Second in what might be a series of woodland sketches. I rather like this style of sketching, partially rendering the scene using ink and then going in with watercolour. It’s really a variation on the line and wash style where you spend a little more time on the ink rendering. The colour of the moss on the tree is a little off. I’m not too worried about that; I think the bigger problem is that the texture of the moss is not apparent. I think I also overworked the background; it looks quite fussy and messy.
I pass through this area often, it’s part of my regular running route. I really want to become better at rendering landscapes. I have a particular problem with foliage; trees, grasses, shrubs and the general mess of vegetation that you find outdoors. I tried a different approach here which I think worked well as a sketch. Initial quick rendering with a pen, a Lamy Safari fountain pen I think. Over this, I applied simple washes, let them dry and then came back and added additional layers as needed to get the values I wanted.
Another bird sketch – not entirely sure what it is but I think it is a tree sparrow or something similar. I don’t know too much about birds, in fact, I don’t really know anything at all worthwhile about birds and I find the whole issue of bird identification quite bewildering. Nevertheless, I am finding that they can be quite fun to try and sketch once in a while.
I was aiming for a much looser and expressive feel with these sketches. The result is certainly looser than my previous attempt but still a long way off from what I had envisioned originally. I might try and blame the paper for my failure to get the result I wanted but I think the problem is mainly me.
I actually made a couple more sketches of this bird, although those were so horrendously awful I decided they will stay hidden in my sketchbook forever. What you are seeing here are actually the third (below) and fourth (top) sketches. I do find there’s a lot of value in redrawing and repainting the same subject again and again. The repetition always leads to improvements and even if they are only incremental refinements, one is still learning. At some point you have to call it quits, even if only temporarily, and in this case, after four iterations I’d had enough – I figured it was time to move on to other subjects and try something different.
In this first sketch, I used mainly a Pentel brush pen and a Pigma Micron. The brush pen lends itself to expressive mark-making though I do find it quite difficult to use effectively. It’s a matter of control, the marks I make often end up completely different to those I intended. The bottom sketch was made using a Pigma Micron 01. Paints were mainly W&N Cotman; Sepia, Burnt Umber, Yellow Ochre and Cobalt Blue.
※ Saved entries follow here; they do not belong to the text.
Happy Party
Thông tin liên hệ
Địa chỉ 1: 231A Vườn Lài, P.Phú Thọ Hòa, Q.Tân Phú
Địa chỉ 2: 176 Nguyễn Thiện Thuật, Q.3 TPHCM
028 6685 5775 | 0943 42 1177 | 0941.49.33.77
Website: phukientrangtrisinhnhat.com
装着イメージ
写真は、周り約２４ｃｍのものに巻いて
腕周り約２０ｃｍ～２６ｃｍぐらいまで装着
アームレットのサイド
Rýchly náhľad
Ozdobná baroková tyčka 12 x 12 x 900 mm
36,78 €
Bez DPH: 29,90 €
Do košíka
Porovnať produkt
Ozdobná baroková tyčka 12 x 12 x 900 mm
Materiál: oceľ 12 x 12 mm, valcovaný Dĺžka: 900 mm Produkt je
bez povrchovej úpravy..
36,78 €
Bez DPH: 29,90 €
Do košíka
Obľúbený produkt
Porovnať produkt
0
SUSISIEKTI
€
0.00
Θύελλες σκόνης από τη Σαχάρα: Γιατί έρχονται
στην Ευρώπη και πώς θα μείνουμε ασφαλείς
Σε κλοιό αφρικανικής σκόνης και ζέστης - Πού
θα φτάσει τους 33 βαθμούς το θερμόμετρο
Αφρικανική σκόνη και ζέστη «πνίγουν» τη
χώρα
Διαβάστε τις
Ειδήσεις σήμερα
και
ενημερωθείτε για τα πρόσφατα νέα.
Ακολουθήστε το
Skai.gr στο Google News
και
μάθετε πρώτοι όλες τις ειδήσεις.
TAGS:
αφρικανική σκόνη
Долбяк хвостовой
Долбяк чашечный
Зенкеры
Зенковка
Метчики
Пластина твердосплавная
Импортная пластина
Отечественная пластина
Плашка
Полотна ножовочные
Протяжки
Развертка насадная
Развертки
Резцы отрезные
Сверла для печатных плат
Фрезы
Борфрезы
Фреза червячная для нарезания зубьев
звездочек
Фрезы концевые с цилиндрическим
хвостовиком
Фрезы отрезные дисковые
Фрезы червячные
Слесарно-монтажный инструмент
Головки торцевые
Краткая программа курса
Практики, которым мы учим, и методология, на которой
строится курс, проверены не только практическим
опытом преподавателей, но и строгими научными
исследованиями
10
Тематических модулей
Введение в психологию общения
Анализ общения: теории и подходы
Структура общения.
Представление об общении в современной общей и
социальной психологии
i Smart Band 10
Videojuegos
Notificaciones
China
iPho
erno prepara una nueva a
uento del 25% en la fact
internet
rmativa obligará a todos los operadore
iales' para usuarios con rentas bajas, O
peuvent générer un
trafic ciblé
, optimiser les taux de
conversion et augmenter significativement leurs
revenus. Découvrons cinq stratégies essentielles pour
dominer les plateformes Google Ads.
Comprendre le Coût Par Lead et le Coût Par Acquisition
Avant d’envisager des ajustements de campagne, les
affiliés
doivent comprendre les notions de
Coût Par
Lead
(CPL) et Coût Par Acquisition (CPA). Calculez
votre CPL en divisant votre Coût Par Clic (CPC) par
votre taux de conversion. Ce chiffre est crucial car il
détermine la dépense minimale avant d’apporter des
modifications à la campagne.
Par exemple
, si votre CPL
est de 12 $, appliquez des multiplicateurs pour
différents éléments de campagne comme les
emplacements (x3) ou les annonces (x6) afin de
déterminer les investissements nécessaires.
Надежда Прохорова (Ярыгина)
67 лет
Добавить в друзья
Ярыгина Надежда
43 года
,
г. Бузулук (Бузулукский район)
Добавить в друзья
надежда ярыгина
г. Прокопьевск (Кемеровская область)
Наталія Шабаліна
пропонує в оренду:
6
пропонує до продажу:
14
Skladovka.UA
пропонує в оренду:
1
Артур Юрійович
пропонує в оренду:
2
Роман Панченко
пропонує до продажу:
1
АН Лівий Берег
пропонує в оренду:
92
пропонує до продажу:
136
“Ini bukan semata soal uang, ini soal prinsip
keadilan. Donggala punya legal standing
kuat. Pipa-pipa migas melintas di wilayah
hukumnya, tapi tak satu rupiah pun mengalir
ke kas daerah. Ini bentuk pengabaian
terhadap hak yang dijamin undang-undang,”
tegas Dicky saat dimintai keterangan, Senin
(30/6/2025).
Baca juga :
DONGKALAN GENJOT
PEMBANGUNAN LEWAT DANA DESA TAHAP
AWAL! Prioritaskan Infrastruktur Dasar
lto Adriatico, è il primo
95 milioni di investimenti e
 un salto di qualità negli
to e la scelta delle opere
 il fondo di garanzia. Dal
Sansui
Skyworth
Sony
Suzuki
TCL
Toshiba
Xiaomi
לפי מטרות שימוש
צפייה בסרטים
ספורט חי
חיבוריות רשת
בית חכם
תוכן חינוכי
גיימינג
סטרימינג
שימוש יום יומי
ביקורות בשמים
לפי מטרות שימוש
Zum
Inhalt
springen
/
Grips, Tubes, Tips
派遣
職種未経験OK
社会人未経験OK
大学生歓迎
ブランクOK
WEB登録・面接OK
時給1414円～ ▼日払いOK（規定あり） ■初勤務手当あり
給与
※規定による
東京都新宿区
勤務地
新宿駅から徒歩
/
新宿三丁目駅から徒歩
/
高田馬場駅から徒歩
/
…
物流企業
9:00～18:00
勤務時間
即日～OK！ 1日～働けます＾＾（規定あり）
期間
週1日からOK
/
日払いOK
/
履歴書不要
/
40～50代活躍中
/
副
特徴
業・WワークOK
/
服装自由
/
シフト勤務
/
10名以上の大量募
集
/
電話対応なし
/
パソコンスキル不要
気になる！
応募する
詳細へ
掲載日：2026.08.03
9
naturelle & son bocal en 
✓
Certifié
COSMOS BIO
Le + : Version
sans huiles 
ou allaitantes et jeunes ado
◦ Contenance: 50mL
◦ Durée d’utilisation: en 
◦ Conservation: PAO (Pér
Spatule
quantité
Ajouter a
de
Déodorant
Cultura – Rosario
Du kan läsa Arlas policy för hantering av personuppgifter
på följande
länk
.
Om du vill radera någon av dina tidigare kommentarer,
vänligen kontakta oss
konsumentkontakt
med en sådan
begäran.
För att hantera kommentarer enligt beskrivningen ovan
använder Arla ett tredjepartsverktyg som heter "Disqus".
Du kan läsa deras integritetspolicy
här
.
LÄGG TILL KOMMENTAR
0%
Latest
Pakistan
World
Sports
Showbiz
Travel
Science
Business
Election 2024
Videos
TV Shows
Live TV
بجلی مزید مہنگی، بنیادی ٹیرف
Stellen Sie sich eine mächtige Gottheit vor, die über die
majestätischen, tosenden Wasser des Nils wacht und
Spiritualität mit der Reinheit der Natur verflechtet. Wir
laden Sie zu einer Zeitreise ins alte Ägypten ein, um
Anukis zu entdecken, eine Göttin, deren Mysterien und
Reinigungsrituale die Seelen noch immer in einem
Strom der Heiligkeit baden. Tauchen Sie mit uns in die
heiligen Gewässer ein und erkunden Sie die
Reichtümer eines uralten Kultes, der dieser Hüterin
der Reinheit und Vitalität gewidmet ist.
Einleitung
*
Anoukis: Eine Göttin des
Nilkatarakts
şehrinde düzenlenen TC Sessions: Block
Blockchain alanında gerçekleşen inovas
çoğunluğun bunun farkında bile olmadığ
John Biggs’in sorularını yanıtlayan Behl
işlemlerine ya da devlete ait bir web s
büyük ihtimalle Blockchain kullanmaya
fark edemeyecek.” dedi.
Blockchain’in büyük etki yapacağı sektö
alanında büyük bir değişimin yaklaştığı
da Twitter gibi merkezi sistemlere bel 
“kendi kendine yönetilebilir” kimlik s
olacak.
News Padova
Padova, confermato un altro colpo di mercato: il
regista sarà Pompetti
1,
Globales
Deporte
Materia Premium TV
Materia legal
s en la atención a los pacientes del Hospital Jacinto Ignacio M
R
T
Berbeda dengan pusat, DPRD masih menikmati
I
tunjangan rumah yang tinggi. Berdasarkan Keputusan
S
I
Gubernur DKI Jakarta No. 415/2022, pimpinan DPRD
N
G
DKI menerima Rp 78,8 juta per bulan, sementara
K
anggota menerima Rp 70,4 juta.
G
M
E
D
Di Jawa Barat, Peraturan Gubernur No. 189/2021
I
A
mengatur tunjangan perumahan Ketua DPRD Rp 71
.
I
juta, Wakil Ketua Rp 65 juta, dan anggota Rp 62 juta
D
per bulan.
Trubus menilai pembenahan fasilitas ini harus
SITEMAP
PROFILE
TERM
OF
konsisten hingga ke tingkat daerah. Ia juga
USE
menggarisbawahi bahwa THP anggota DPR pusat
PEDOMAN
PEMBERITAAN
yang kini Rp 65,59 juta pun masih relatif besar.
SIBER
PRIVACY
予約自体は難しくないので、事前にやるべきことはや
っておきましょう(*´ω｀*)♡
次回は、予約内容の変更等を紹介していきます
I’ve been meaning to try some sketches of birds for quite some time and at long last Ive done it.
I kind of messed up with the first sketch (hidden at the bottom of the page), of what I believe is a Bullfinch, so I think we’ll just call that one a test. I actually thought it was going alright until I started working on the background and that’s when it became just a huge mess. In the later sketches, I found that a more sparse treatment for the background worked much better.
The first sketch and the second one also were done in a Stillman & Birn Zeta series sketchbook (7″ x 7″), which has a smooth hot press surface. For the first sketch colours were mainly cadmium red pale hue and Payne’s Gray – I don’t recall the colours for the background. The second sketch, of a Nuthatch, was an improvement – the background foliage was nothing more than a random green mixture splashed onto the paper – the tree trunk was something similar but with a couple of brown mixtures. The third sketch is of a Yellow-Billed Cuckoo. Again, this was completed in a Stillman & Birn sketchbook, but the Beta series, which has a cold press surface but is in the same 7″ x 7″ square format, which I find suits these sketches quite well.
The process for these sketches was essentially the same. Pencilling in lightly to establish the contours and the main shapes, then going over the sketches again with a Pigma Micron 01 and then finally, adding the watercolour. In the later sketches, I spent more time rendering the birds with the pen particularly with regard to modelling the form – which has the effect I think of simplifying the painting part of the process.
Produced this a few months ago and then put it aside with the idea that I might come back to it and work on an improved version but so far that hasn’t happened.
For me, the main criticism is the “blotchiness” of the ink. Not entirely sure what the problem is here. It could be the paper; this was done on a cheap pulp paper and so I wonder whether a better quality paper might improve matters. It could also be the application technique – the ink was applied wet-on-dry and the ink seems to dry very quickly. The same problem has arisen is other ink washes that I’ve made, like this one and this one. Before I do another of these I need to understand what the problem is here.
This is a shrine at Dewa Sanzan in Yamagata prefecture, one of a group of shrines near the base of the trail to Mt. Haguro. This was meant as a quick-ish study, thinking about using this in a watercolour when I get back into that medium again. I messed up with this, there are some issues with the perspective on the wall of the shrine nearest the viewer. By the time I noticed there was a problem it was too late but I decided to try and at least progress it to a more complete state.